Updated: Apr 21, 2020

If you have listened to any episode of the average podcast, you would know that there is a very "aspire to inspire the desire that you require" quality to it, albeit masked by my recurrent disclaimer (I'm not telling you what to do, I'm telling me what to do and hoping it helps you). However, in real life, I suck at taking my own advice, like, mega-suck. Don't get me wrong, it's not like I completely ignore all my good instincts to push forward and "just do it", but my mind is a minefield, and one wrong step could set off a chain reaction of self-doubt, negativity, and ultimately, I just quit.


A friend of mine was putting together this poetry anthology and he wanted me to be featured in it. He even gave me two spots as against the one spot he gave everybody else; he also gave me a deadline. In the beginning, I was so stoked! I was conceptualizing the poems in my head and I was really excited as they seemed to be coming to life fairly quickly. However, my brain did one of those minefield things and I didn't write. Nothing felt right; the concepts in my head began to seem more and more stupid to me, and I lost my excitement. I disappointed someone who put his trust in me because I was overthinking.


Today I put up a really special post on Instagram. It was a mashup of two songs, and more importantly, it was the first time I was really putting my music out there. Don't get me wrong, I have posted snippets of me singing on the interwebs before and it was not that big of a deal to me, but this was the first time I was doing it with the self-proclaimed title of "content creator". Roughly 30 minutes after the post went up, I asked someone who is reaaallly close to me to listen to it and she did, but she did not have a positive reaction to it. I will not bore you with most of the details of the conversation but I will tell you this. I asked her if she thought I should take it down and she said, "if you don't feel good about it, take it down". To the average person, this may have been really good advice, but in this sense, I am notsoaverage (this is why this is a blog post and not a podcast episode). I never truly feel good about my work.
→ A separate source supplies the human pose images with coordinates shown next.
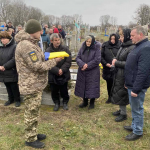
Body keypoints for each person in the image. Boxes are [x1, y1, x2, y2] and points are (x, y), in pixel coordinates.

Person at [15, 19, 62, 149]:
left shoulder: (30, 43)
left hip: (34, 84)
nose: (42, 32)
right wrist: (55, 61)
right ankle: (30, 139)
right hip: (31, 85)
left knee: (34, 111)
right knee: (31, 112)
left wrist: (47, 56)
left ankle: (33, 133)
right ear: (33, 31)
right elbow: (37, 66)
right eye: (39, 30)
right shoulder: (26, 45)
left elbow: (36, 60)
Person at [124, 26, 150, 141]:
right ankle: (135, 125)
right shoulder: (138, 46)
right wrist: (127, 83)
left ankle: (138, 131)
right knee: (134, 107)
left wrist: (135, 89)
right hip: (131, 84)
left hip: (137, 86)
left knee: (137, 108)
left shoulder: (145, 48)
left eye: (132, 35)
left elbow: (143, 71)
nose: (130, 37)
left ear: (140, 35)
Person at [110, 29, 135, 122]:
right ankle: (121, 110)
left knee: (122, 93)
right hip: (119, 73)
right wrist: (114, 59)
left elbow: (129, 63)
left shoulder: (131, 48)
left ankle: (124, 114)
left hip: (124, 74)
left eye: (122, 36)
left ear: (127, 36)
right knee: (119, 92)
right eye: (120, 36)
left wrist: (116, 63)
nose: (120, 39)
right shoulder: (123, 46)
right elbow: (119, 56)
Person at [45, 33, 72, 111]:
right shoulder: (48, 51)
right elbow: (47, 63)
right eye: (55, 40)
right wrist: (56, 70)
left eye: (58, 40)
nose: (57, 42)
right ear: (51, 41)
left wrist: (62, 70)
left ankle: (65, 102)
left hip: (64, 73)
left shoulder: (65, 49)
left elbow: (68, 61)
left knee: (64, 90)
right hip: (53, 74)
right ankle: (56, 103)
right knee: (54, 90)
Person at [75, 35, 101, 109]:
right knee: (83, 85)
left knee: (92, 86)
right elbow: (78, 57)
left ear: (92, 42)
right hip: (82, 70)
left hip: (93, 71)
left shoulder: (96, 48)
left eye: (89, 41)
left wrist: (87, 65)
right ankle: (85, 101)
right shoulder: (83, 47)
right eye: (87, 41)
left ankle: (92, 102)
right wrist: (82, 64)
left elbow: (97, 59)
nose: (88, 43)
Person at [0, 31, 21, 107]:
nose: (3, 40)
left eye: (4, 38)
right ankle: (10, 99)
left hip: (11, 70)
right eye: (2, 39)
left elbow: (14, 59)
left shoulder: (14, 46)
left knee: (14, 86)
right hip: (3, 72)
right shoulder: (1, 47)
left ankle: (17, 100)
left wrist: (4, 66)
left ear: (9, 39)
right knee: (7, 86)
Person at [101, 34, 120, 103]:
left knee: (116, 84)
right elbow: (101, 56)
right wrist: (106, 64)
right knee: (109, 83)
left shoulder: (120, 45)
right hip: (107, 68)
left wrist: (117, 63)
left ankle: (115, 97)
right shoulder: (105, 45)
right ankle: (110, 97)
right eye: (111, 39)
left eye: (114, 39)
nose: (112, 40)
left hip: (117, 68)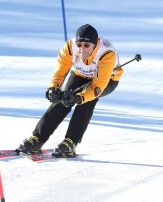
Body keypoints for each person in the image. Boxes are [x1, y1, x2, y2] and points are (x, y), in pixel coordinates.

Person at [16, 24, 124, 157]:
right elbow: (60, 72)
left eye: (86, 45)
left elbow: (97, 87)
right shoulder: (69, 47)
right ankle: (37, 139)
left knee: (86, 101)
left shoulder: (106, 53)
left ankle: (70, 142)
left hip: (107, 80)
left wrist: (79, 98)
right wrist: (53, 89)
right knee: (63, 99)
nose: (82, 49)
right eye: (79, 45)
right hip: (80, 74)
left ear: (95, 44)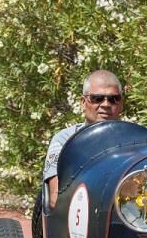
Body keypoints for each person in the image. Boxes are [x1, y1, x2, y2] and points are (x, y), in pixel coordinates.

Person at [42, 70, 124, 209]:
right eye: (97, 98)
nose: (105, 104)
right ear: (83, 102)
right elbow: (56, 198)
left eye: (113, 99)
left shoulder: (138, 139)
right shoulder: (64, 140)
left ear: (121, 103)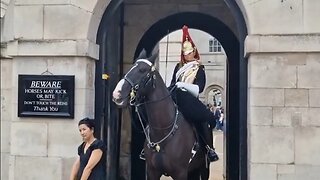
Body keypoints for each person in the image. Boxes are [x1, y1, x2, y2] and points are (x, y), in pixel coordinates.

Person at [168, 25, 219, 162]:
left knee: (203, 118)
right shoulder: (178, 67)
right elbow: (173, 82)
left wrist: (182, 85)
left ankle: (209, 149)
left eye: (189, 52)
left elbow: (200, 87)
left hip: (190, 100)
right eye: (185, 53)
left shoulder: (199, 68)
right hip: (176, 97)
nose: (187, 55)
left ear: (194, 52)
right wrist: (173, 87)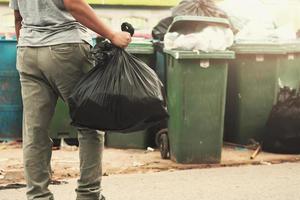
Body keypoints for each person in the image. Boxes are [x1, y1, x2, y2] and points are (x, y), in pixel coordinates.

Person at [9, 0, 131, 199]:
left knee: (34, 132)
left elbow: (18, 17)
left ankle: (38, 195)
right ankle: (88, 194)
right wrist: (112, 35)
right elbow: (74, 4)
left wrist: (28, 45)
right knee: (90, 125)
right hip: (66, 47)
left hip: (27, 50)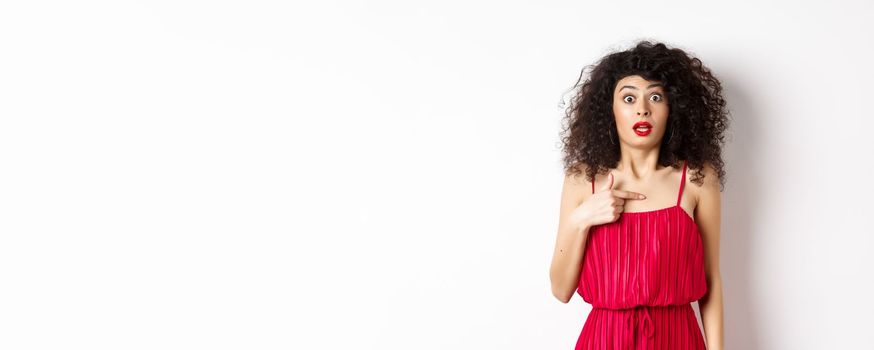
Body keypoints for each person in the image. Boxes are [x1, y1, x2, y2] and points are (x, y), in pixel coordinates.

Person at [549, 40, 729, 349]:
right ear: (610, 109)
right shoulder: (583, 180)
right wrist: (581, 220)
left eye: (655, 97)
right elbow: (561, 290)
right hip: (605, 341)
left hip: (679, 340)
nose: (642, 109)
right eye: (629, 98)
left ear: (673, 107)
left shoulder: (698, 179)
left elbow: (711, 282)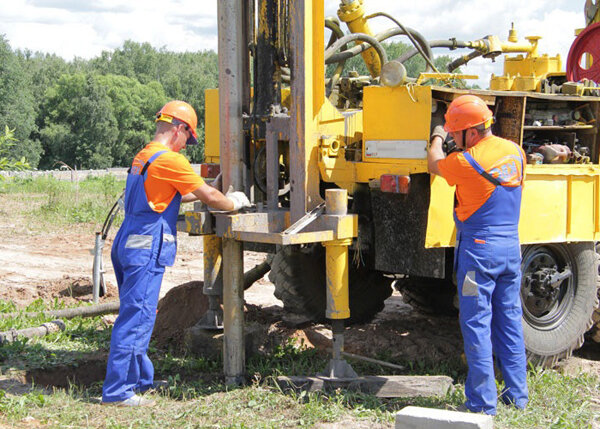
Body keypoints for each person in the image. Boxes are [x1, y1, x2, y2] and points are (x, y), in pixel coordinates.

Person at [101, 100, 250, 406]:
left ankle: (140, 380)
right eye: (188, 138)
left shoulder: (145, 156)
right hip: (146, 246)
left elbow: (162, 197)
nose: (187, 145)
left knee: (139, 313)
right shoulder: (171, 160)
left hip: (128, 241)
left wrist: (207, 187)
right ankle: (117, 391)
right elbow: (210, 198)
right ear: (179, 130)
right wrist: (233, 202)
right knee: (137, 317)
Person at [427, 94, 528, 415]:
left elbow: (432, 163)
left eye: (456, 133)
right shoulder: (516, 152)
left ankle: (482, 404)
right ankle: (518, 396)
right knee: (510, 320)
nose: (454, 138)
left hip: (478, 259)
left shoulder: (464, 162)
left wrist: (436, 137)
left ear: (470, 131)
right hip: (510, 253)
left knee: (476, 323)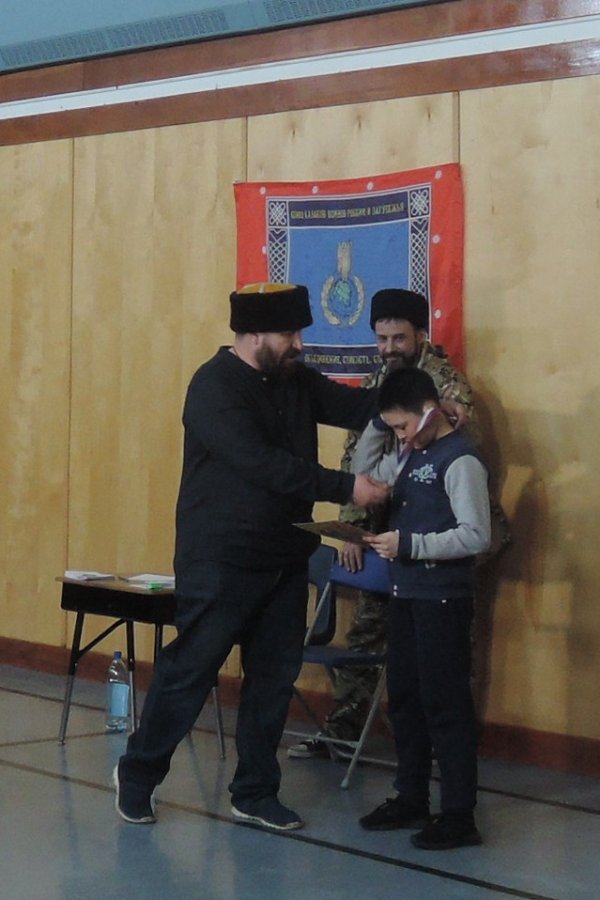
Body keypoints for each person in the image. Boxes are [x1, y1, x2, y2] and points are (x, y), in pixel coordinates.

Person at [113, 282, 389, 832]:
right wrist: (347, 487)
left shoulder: (295, 379)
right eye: (289, 333)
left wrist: (422, 402)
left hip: (284, 556)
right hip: (221, 559)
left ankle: (256, 792)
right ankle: (138, 774)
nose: (299, 344)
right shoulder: (213, 387)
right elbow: (263, 464)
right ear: (253, 335)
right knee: (190, 672)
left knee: (273, 680)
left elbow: (359, 406)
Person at [288, 288, 480, 757]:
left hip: (435, 541)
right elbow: (358, 456)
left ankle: (442, 748)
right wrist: (353, 528)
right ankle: (345, 733)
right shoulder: (378, 381)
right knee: (367, 635)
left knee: (438, 662)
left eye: (399, 338)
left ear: (421, 335)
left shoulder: (444, 384)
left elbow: (447, 444)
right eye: (381, 339)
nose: (389, 348)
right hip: (387, 532)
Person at [358, 367, 491, 849]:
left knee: (445, 705)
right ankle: (411, 795)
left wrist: (411, 545)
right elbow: (365, 472)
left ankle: (458, 813)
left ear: (431, 411)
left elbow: (476, 535)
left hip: (442, 600)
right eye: (393, 428)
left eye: (402, 426)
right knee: (406, 701)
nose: (400, 436)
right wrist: (381, 424)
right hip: (407, 596)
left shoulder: (461, 460)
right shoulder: (410, 452)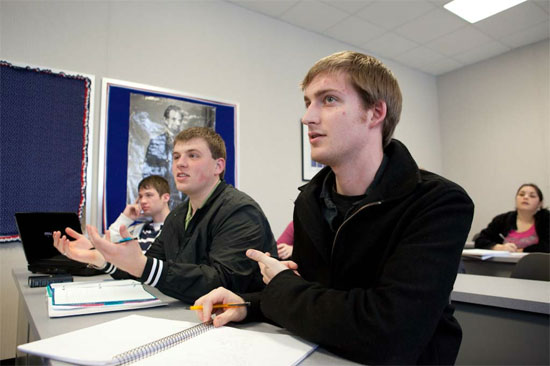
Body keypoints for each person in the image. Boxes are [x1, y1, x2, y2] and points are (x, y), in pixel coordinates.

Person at [193, 51, 474, 365]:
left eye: (328, 100)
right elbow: (317, 298)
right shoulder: (310, 200)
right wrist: (249, 303)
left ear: (374, 112)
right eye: (307, 102)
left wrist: (283, 288)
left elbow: (389, 332)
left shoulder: (439, 202)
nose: (307, 117)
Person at [54, 127, 276, 303]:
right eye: (177, 156)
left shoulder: (240, 212)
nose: (180, 163)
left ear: (218, 165)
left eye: (193, 155)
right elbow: (146, 266)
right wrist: (100, 257)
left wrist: (143, 266)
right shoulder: (178, 215)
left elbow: (224, 284)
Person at [474, 183, 549, 253]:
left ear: (540, 203)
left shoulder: (546, 219)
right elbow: (480, 240)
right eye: (521, 194)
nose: (525, 197)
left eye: (532, 196)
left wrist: (522, 250)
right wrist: (499, 247)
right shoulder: (502, 219)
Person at [109, 175, 171, 252]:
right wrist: (125, 218)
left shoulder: (178, 228)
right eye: (140, 196)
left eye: (149, 195)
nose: (142, 201)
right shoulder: (137, 230)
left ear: (165, 198)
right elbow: (108, 242)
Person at [142, 105, 186, 209]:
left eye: (180, 120)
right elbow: (148, 171)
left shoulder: (187, 145)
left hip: (181, 197)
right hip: (161, 196)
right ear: (166, 120)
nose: (177, 123)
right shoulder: (156, 142)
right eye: (174, 119)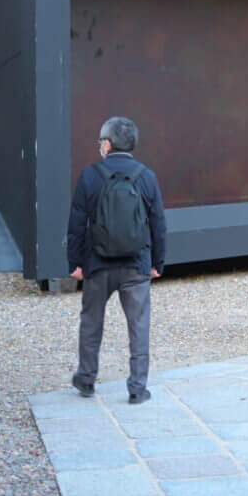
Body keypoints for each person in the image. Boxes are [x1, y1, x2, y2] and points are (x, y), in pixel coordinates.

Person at [66, 117, 167, 404]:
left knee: (91, 322)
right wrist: (158, 262)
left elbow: (76, 223)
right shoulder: (146, 176)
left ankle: (86, 379)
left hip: (97, 265)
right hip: (136, 265)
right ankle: (137, 387)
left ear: (107, 144)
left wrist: (74, 262)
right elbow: (158, 222)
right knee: (139, 325)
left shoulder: (89, 175)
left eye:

When I put something out there, at first I feel this incredible rush, sort of like a flood of dopamine to my brain, and I feel so great. Then I listen to it again, and again, and again until I have picked apart every single element of it and convinced myself why it is terrible.


If I am to be completely honest with you, this is my biggest character flaw.

I took down the video.

I realize now as I write this that I probably shouldn't have, but I did, and now it may become incredibly difficult for me to put myself out there in that way again.

The best & worst part about this lock-down is that I have all this free time to introspect, to examine my flaws, and to try to fix them.

I know the theory. I guess now it's time to act.